BPOZ-2 is an anti-tumor protein that has been reported to stimulate the removal of cancer- related protein aggregates in cancer cells. However, its role has never been explored in Parkinson’s disease (PD) and other neuronal disorders. In PD, a group of neurons located in the midbrain is damaged due to the accumulation of alpha-synuclein proteins. Therefore, we want to study if BPOZ-2 is also involved in the removal of alpha-synuclein aggregates in neurons.

Project Description:             
Our aim is to study the molecular mechanism by which BPOZ-2 inhibits the formation of alpha-synuclein aggregates in neurons. First, we would inject BPOZ-2 or inject a gene inhibiting the function of BPOZ-2 in pre-clinical model midbrain. The models would be injected with the toxin MPTP to generate a PD model. Next, we would study protein-to-protein interactions to evaluate the association between alpha-synuclein and BPOZ-2. We also study if the insertion or inhibition of BPOZ-2 can modify the accumulation of alpha-synuclein in midbrain.

Relevance to Diagnosis/Treatment of Parkinson’s Disease:                     
Regulating the removal of excess alpha-synuclein is an important target for the restoration of neuronal health and function in PD. However, until now there is only limited success in this area. If this method is successful, BPOZ-2 therapy could be used to slow or stop Parkinson’s progression.

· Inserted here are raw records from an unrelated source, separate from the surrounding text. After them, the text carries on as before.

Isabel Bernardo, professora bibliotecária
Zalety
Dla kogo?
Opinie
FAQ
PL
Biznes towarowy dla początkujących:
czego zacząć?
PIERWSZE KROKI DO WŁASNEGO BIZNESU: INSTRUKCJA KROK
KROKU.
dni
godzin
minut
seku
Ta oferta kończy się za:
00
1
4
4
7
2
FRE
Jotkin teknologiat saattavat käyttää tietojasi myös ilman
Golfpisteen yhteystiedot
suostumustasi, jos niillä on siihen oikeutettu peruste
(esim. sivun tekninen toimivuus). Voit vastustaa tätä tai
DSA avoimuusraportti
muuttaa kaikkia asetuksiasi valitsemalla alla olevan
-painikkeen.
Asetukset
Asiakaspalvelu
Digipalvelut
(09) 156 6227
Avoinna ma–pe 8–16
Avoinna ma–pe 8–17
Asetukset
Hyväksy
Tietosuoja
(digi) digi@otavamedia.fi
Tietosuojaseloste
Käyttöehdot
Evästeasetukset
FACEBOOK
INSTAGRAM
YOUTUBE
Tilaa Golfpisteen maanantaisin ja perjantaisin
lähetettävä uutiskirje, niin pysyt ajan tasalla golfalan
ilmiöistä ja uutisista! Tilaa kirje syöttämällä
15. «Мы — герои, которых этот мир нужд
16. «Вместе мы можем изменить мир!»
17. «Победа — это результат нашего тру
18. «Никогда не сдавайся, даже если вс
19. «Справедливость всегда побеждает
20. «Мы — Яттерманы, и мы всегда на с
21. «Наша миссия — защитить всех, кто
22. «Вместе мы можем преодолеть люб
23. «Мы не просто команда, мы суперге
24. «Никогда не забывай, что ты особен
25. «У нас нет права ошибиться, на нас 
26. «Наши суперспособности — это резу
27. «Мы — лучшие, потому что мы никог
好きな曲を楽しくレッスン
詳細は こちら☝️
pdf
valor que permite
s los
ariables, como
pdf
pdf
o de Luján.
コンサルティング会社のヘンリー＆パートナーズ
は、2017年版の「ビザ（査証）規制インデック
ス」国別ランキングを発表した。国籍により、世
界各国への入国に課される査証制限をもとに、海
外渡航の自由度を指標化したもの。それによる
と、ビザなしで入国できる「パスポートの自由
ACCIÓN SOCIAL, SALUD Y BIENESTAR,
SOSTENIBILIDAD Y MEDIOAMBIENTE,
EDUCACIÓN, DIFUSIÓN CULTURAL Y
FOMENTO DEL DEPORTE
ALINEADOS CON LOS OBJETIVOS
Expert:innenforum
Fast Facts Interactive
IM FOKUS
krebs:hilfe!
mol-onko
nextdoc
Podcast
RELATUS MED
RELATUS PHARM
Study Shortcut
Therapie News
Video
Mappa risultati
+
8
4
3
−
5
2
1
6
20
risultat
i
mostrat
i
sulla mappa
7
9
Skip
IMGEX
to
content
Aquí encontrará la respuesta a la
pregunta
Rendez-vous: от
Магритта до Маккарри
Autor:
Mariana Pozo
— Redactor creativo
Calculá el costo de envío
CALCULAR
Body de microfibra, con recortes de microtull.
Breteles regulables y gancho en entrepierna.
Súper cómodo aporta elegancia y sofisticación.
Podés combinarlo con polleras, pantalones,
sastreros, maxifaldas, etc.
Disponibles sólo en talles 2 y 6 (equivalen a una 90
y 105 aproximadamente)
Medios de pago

Anticipated Outcome:          
We anticipate significantly less accumulation of alpha-synuclein with injection of BPOZ-2 and more accumulation of alpha-synuclein when BPOZ-2 inhibitors are introduced. We also believe that activity of parkin, the enzyme responsible for the degradation of toxic proteins related to PD, could be modulated by BPOZ-2.

Final Outcome

Previously, we demonstrated that BPOZ-2 could play a crucial role in the amelioration of alpha-synuclein in the cultured dopaminergic (DA) neurons. Here we report that lentiviral administration of bpoz-2 gene indeed lowers the burden of alpha-synuclein in DA neurons in the nigra of A53T transgenic (A53T-Tg) pre-clinical model. Our detailed immunohistochemical and immunoblot analyses have clearly shown that the overexpression of bpoz-2 dramatically improves both the somatic and neuritic alpha-synuclein pathologies in the nigral DA neurons. Similarly, the specific ablation of bpoz-2 by lentiviral-shRNA fails to ameliorate, but strongly increases the load of monomeric and polymeric forms of alpha-synuclein in the nigral DA neurons of A53T-Tg mice as revealed by different immunological analyses. While investigating the mechanism, our IP analyses revealed that BPOZ-2 could be involved in a protein-protein association with PINK-1 and therefore could stimulate PINK-1-dependent autophagic clearance of alpha-synuclein. Our results have demonstrated that bpoz-2 gene therapy could be prospective in the amelioration of alpha-synucleinopathy in PD and other Lewy body diseases.